To do:
Start at the line containing "Network, network, network!" and stop after the line containing "As you continue". Write those lines out again, switching "resume" to "CV" and leaving everything else unchanged.

Top of Supplied data

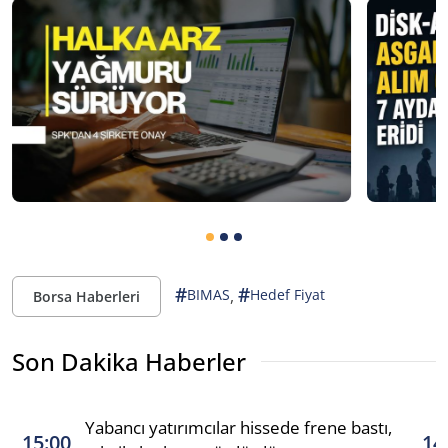
#
#
,
BIMAS
Hedef Fiyat
Borsa Haberleri
Son Dakika Haberler
Yabancı yatırımcılar hissede frene bastı,
15:00
14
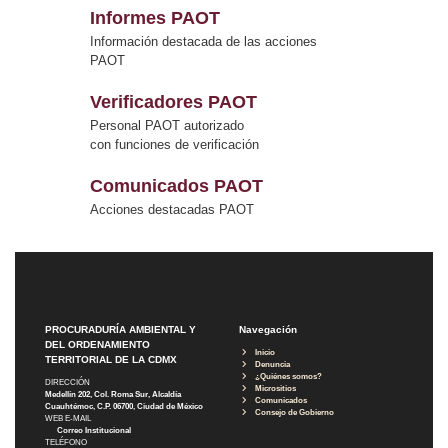
Informes PAOT
Información destacada de las acciones
PAOT
Verificadores PAOT
Personal PAOT autorizado
con funciones de verificación
Comunicados PAOT
Acciones destacadas PAOT
PROCURADURÍA AMBIENTAL Y
Navegación
DEL ORDENAMIENTO
Inicio
TERRITORIAL DE LA CDMX
Denuncia
¿Quiénes somos?
DIRECCIÓN
Micrositios
Medellín 202, Col. Roma Sur, Alcaldía
Comunicados
Cuauhtémoc, C.P. 06700, Ciudad de México
Consejo de Gobierno
WEB E-MAIL
Correo Institucional
TELÉFONO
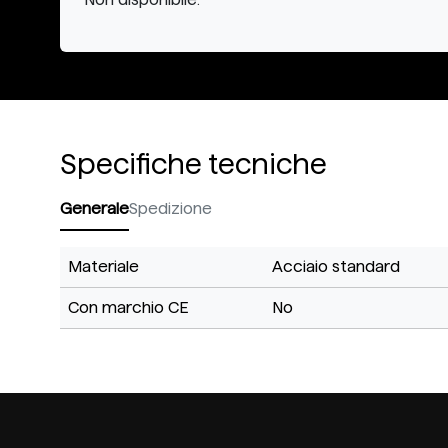
Specifiche tecniche
Generale
Spedizione
Materiale
Acciaio standard
Con marchio CE
No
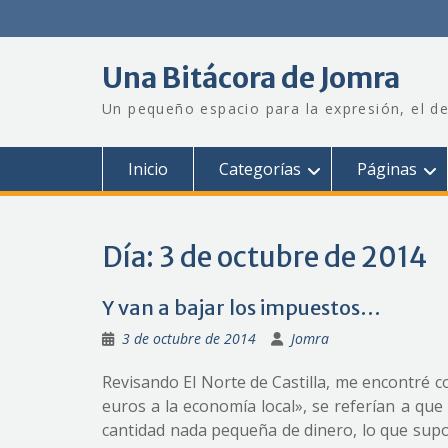
Saltar
al
contenido
Una Bitácora de Jomra
Un pequeño espacio para la expresión, el de
Inicio
Categorías
Páginas
Día:
3 de octubre de 2014
Y van a bajar los impuestos…
3 de octubre de 2014
Jomra
Revisando El Norte de Castilla, me encontré c
euros a la economía local», se referían a que
cantidad nada pequeña de dinero, lo que supon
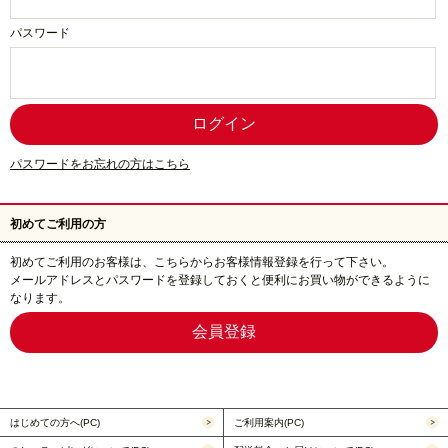
パスワード
パスワードをお忘れの方はこちら
初めてご利用の方
初めてご利用のお客様は、こちらからお客様情報登録を行って下さい。
メールアドレスとパスワードを登録しておくと便利にお買い物ができるように
なります。
はじめての方へ(PC)
ご利用案内(PC)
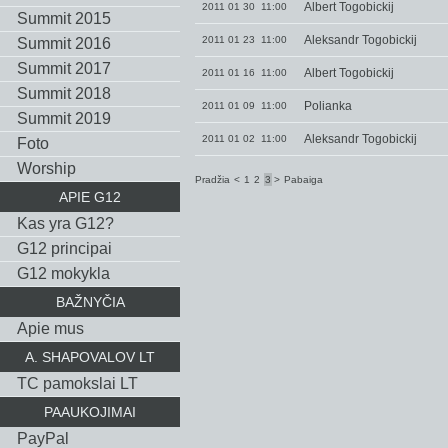
Albert Togobickij
2011 01 30 11:00
Summit 2015
Aleksandr Togobickij
2011 01 23 11:00
Summit 2016
Summit 2017
Albert Togobickij
2011 01 16 11:00
Summit 2018
Polianka
2011 01 09 11:00
Summit 2019
Aleksandr Togobickij
2011 01 02 11:00
Foto
Worship
Pradžia
<
1
2
3
>
Pabaiga
APIE G12
Kas yra G12?
G12 principai
G12 mokykla
BAŽNYČIA
Apie mus
A. SHAPOVALOV LT
TC pamokslai LT
PAAUKOJIMAI
PayPal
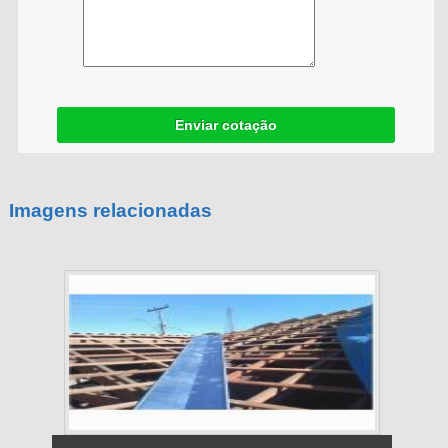
Enviar cotação
Imagens relacionadas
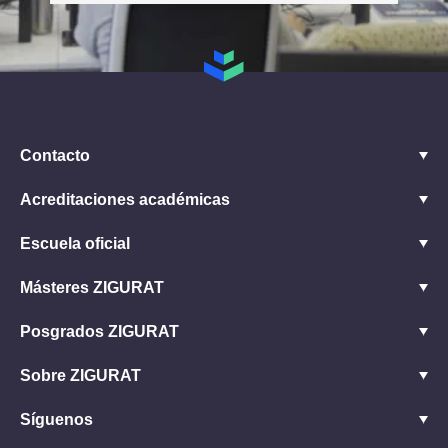
Contacto
Acreditaciones académicas
Escuela oficial
Másteres ZIGURAT
Posgrados ZIGURAT
Sobre ZIGURAT
Síguenos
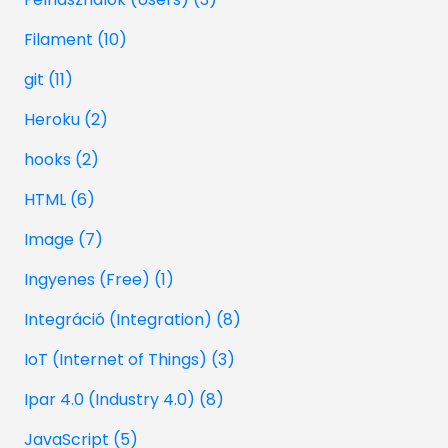
Filament (10)
git (11)
Heroku (2)
hooks (2)
HTML (6)
Image (7)
Ingyenes (Free) (1)
Integráció (Integration) (8)
IoT (Internet of Things) (3)
Ipar 4.0 (Industry 4.0) (8)
JavaScript (5)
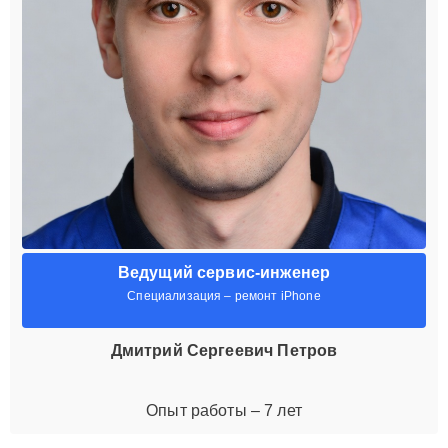
Ведущий сервис-инженер
Специализация – ремонт iPhone
Дмитрий Сергеевич Петров
Опыт работы – 7 лет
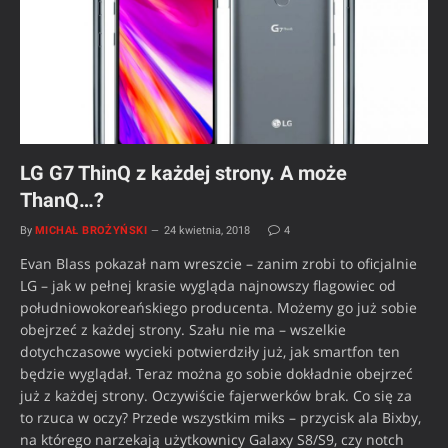
LG G7 ThinQ z każdej strony. A może
ThanQ…?
By
MICHAŁ BROŻYŃSKI
24 kwietnia, 2018
4
Evan Blass pokazał nam wreszcie – zanim zrobi to oficjalnie
LG – jak w pełnej krasie wygląda najnowszy flagowiec od
południowokoreańskiego producenta. Możemy go już sobie
obejrzeć z każdej strony. Szału nie ma – wszelkie
dotychczasowe wycieki potwierdziły już, jak smartfon ten
będzie wyglądał. Teraz można go sobie dokładnie obejrzeć
już z każdej strony. Oczywiście fajerwerków brak. Co się za
to rzuca w oczy? Przede wszystkim miks – przycisk ala Bixby,
na którego narzekają użytkownicy Galaxy S8/S9, czy notch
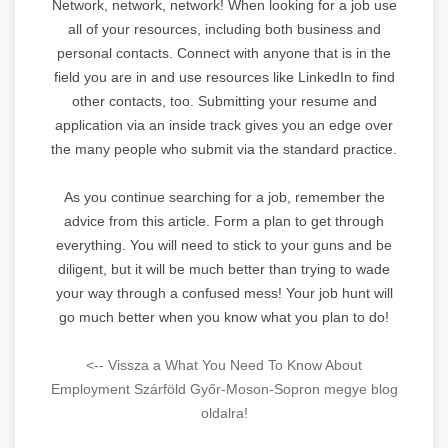
Network, network, network! When looking for a job use
all of your resources, including both business and
personal contacts. Connect with anyone that is in the
field you are in and use resources like LinkedIn to find
other contacts, too. Submitting your resume and
application via an inside track gives you an edge over
the many people who submit via the standard practice.
As you continue searching for a job, remember the
advice from this article. Form a plan to get through
everything. You will need to stick to your guns and be
diligent, but it will be much better than trying to wade
your way through a confused mess! Your job hunt will
go much better when you know what you plan to do!
<-- Vissza a What You Need To Know About
Employment Szárföld Győr-Moson-Sopron megye blog
oldalra!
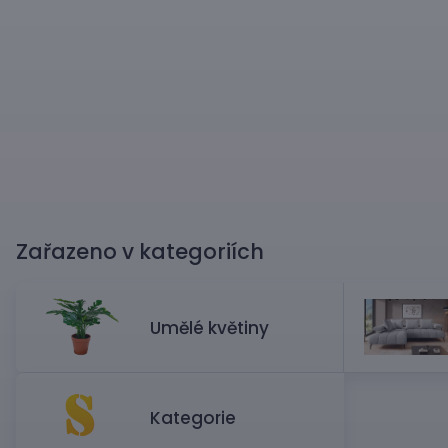
Zařazeno v kategoriích
Umělé květiny
Kategorie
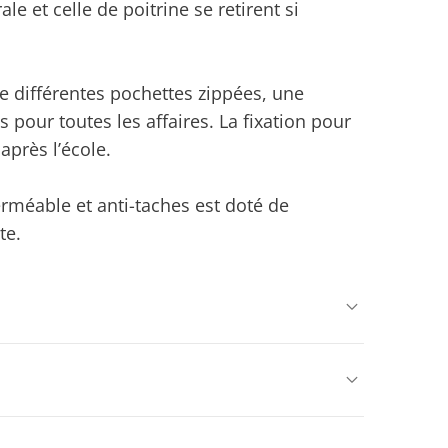
le et celle de poitrine se retirent si
 différentes pochettes zippées, une
 pour toutes les affaires. La fixation pour
après l’école.
erméable et anti-taches est doté de
te.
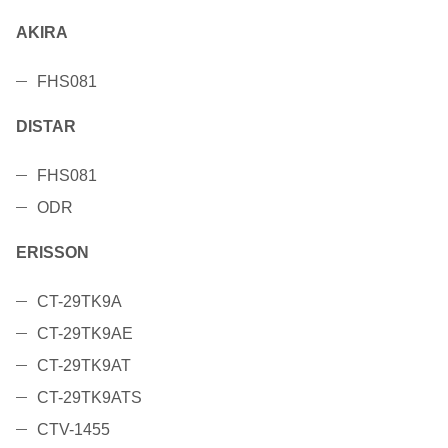
AKIRA
FHS081
DISTAR
FHS081
ODR
ERISSON
CT-29TK9A
CT-29TK9AE
CT-29TK9AT
CT-29TK9ATS
CTV-1455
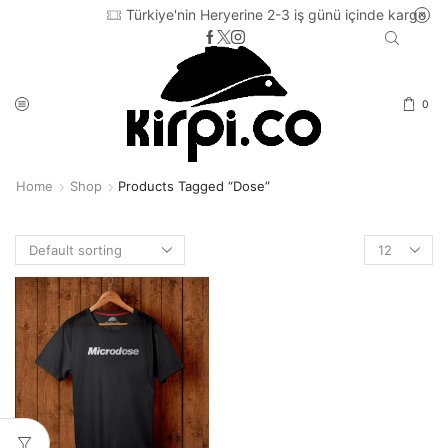
Türkiye'nin Heryerine 2-3 iş günü içinde kargo
0
Home
Shop
Products Tagged “dose”
Products
per
page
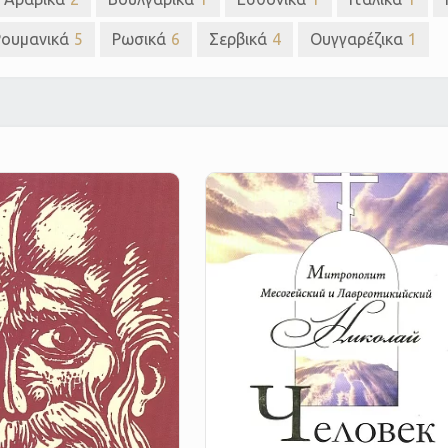
Ρουμανικά
5
Ρωσικά
6
Σερβικά
4
Ουγγαρέζικα
1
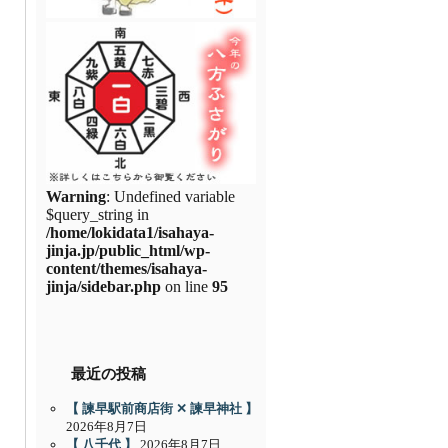
Warning
: Undefined variable
$query_string in
/home/lokidata1/isahaya-
jinja.jp/public_html/wp-
content/themes/isahaya-
jinja/sidebar.php
on line
95
最近の投稿
【 諫早駅前商店街 ✕ 諫早神社 】
2026年8月7日
【 八千代 】
2026年8月7日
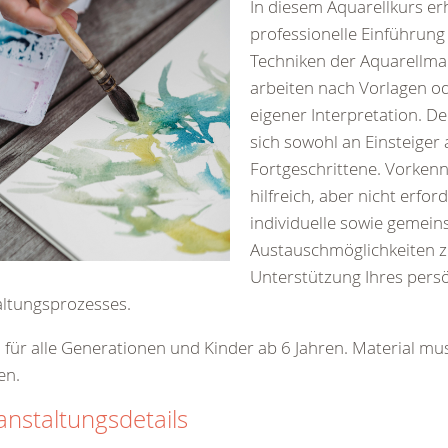
In diesem Aquarellkurs erh
professionelle Einführung 
Techniken der Aquarellmal
arbeiten nach Vorlagen o
eigener Interpretation. De
sich sowohl an Einsteiger 
Fortgeschrittene. Vorkenn
hilfreich, aber nicht erford
individuelle sowie gemein
Austauschmöglichkeiten 
Unterstützung Ihres pers
ltungsprozesses.
 für alle Generationen und Kinder ab 6 Jahren. Material m
en.
anstaltungsdetails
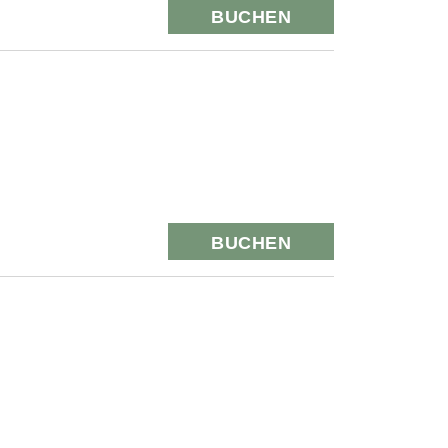
BUCHEN
BUCHEN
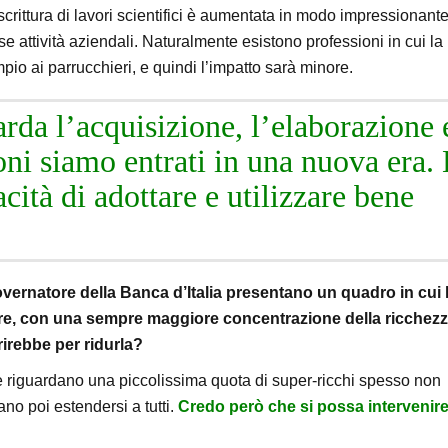
 scrittura di lavori scientifici è aumentata in modo impressionant
e attività aziendali. Naturalmente esistono professioni in cui la
o ai parrucchieri, e quindi l’impatto sarà minore.
arda l’acquisizione, l’elaborazione 
oni siamo entrati in una nuova era.
acità di adottare e utilizzare bene
vernatore della Banca d’Italia presentano un quadro in cui 
e, con una sempre maggiore concentrazione della ricchez
irebbe per ridurla?
e riguardano una piccolissima quota di super-ricchi spesso non
o poi estendersi a tutti.
Credo però che si possa intervenir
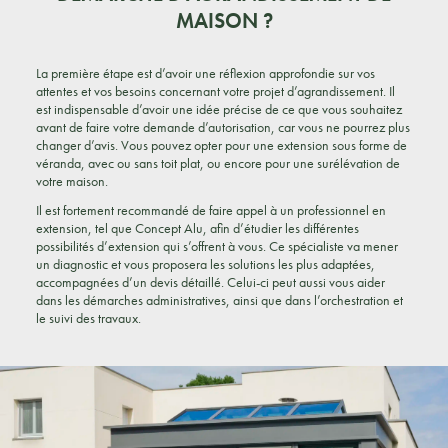
MAISON ?
La première étape est d’avoir une réflexion approfondie sur vos
attentes et vos besoins concernant votre projet d’agrandissement. Il
est indispensable d’avoir une idée précise de ce que vous souhaitez
avant de faire votre demande d’autorisation, car vous ne pourrez plus
changer d’avis. Vous pouvez opter pour une extension sous forme de
véranda, avec ou sans toit plat, ou encore pour une surélévation de
votre maison.
Il est fortement recommandé de faire appel à un professionnel en
extension, tel que Concept Alu, afin d’étudier les différentes
possibilités d’extension qui s’offrent à vous. Ce spécialiste va mener
un diagnostic et vous proposera les solutions les plus adaptées,
accompagnées d’un devis détaillé. Celui-ci peut aussi vous aider
dans les démarches administratives, ainsi que dans l’orchestration et
le suivi des travaux.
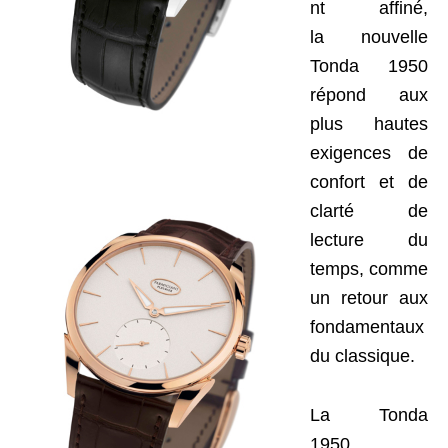
nt affiné,
la nouvelle
Tonda 1950
répond aux
plus hautes
exigences de
confort et de
clarté de
lecture du
temps, comme
un retour aux
fondamentaux
du classique.
La Tonda
1950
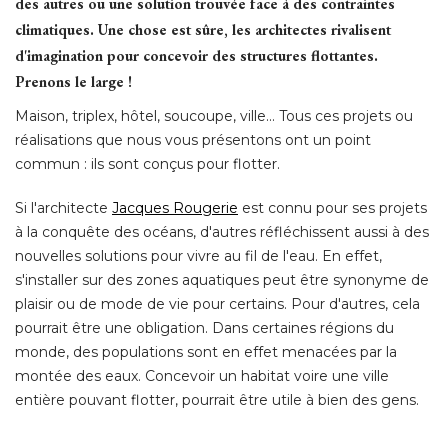
des autres ou une solution trouvée face à des contraintes
climatiques. Une chose est sûre, les architectes rivalisent
d'imagination pour concevoir des structures flottantes. 
Prenons le large !
Maison, triplex, hôtel, soucoupe, ville... Tous ces projets ou
réalisations que nous vous présentons ont un point
commun : ils sont conçus pour flotter. 
Si l'architecte
Jacques Rougerie
est connu pour ses projets
à la conquête des océans, d'autres réfléchissent aussi à des 
nouvelles solutions pour vivre au fil de l'eau. En effet, 
s'installer sur des zones aquatiques peut être synonyme de
plaisir ou de mode de vie pour certains. Pour d'autres, cela
pourrait être une obligation. Dans certaines régions du
monde, des populations sont en effet menacées par la
montée des eaux. Concevoir un habitat voire une ville
entière pouvant flotter, pourrait être utile à bien des gens. 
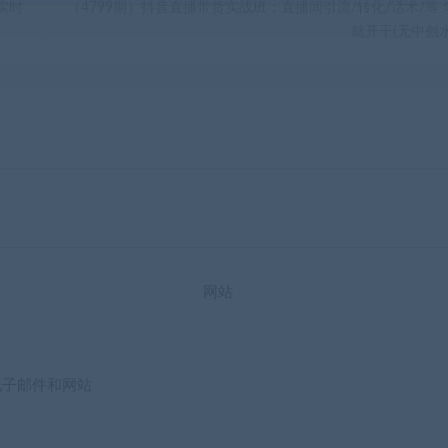
实时
（4799期）抖音直播带货实战班：直播间引流/转化/话术/等 
就开干(无中创水
网站
电子邮件和网站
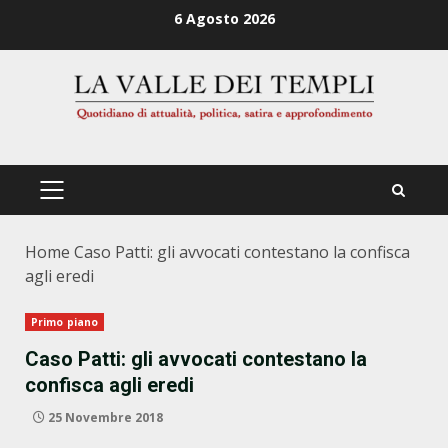
Zum
6 Agosto 2026
Inhalt
springen
PRIMÄRES
MENÜ
Home
Caso Patti: gli avvocati contestano la confisca
agli eredi
Primo piano
Caso Patti: gli avvocati contestano la
confisca agli eredi
25 Novembre 2018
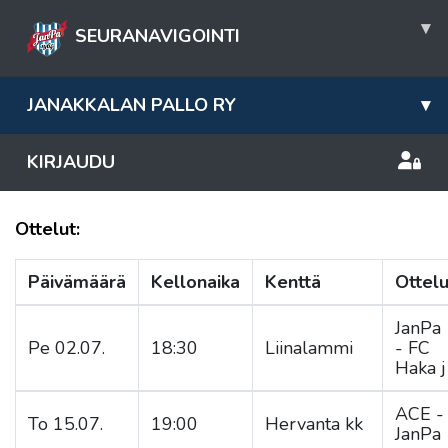
▾
SEURANAVIGOINTI
JANAKKALAN PALLO RY
▾
KIRJAUDU
Ottelut:
Päivämäärä
Kellonaika
Kenttä
Ottel
JanPa
Pe 02.07.
18:30
Liinalammi
- FC
Haka j
ACE -
To 15.07.
19:00
Hervanta kk
JanPa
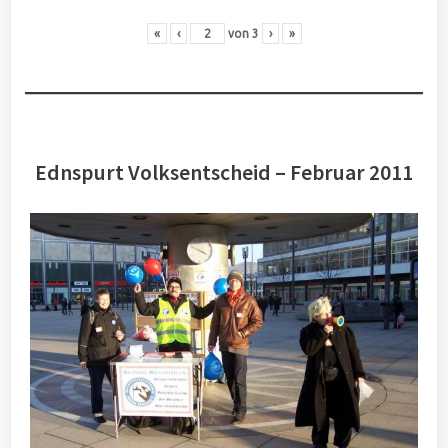
«
‹
von
3
›
»
Ednspurt Volksentscheid – Februar 2011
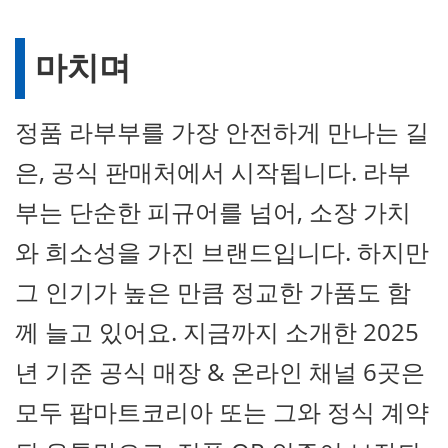
마치며
정품 라부부를 가장 안전하게 만나는 길
은, 공식 판매처에서 시작됩니다. 라부
부는 단순한 피규어를 넘어, 소장 가치
와 희소성을 가진 브랜드입니다. 하지만
그 인기가 높은 만큼 정교한 가품도 함
께 늘고 있어요. 지금까지 소개한 2025
년 기준 공식 매장 & 온라인 채널 6곳은
모두 팝마트코리아 또는 그와 정식 계약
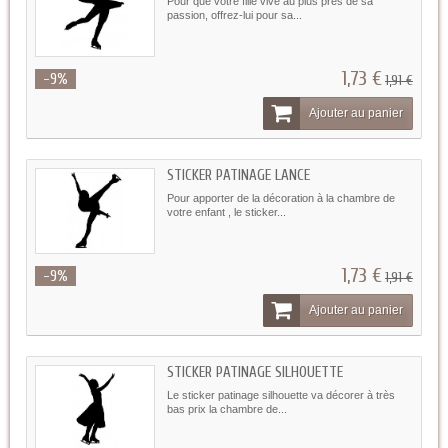
Pour que votre fille vive au plus près de sa
passion, offrez-lui pour sa...
1,73 €
-9%
1,91 €
Ajouter au panier
STICKER PATINAGE LANCE
Pour apporter de la décoration à la chambre de
votre enfant , le sticker...
1,73 €
-9%
1,91 €
Ajouter au panier
STICKER PATINAGE SILHOUETTE
Le sticker patinage silhouette va décorer à très
bas prix la chambre de...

Bottom of Supplied data

Solution for this problem:
Network, network, network! When looking for a job use
all of your resources, including both business and
personal contacts. Connect with anyone that is in the
field you are in and use resources like LinkedIn to find
other contacts, too. Submitting your CV and
application via an inside track gives you an edge over
the many people who submit via the standard practice.
As you continue searching for a job, remember the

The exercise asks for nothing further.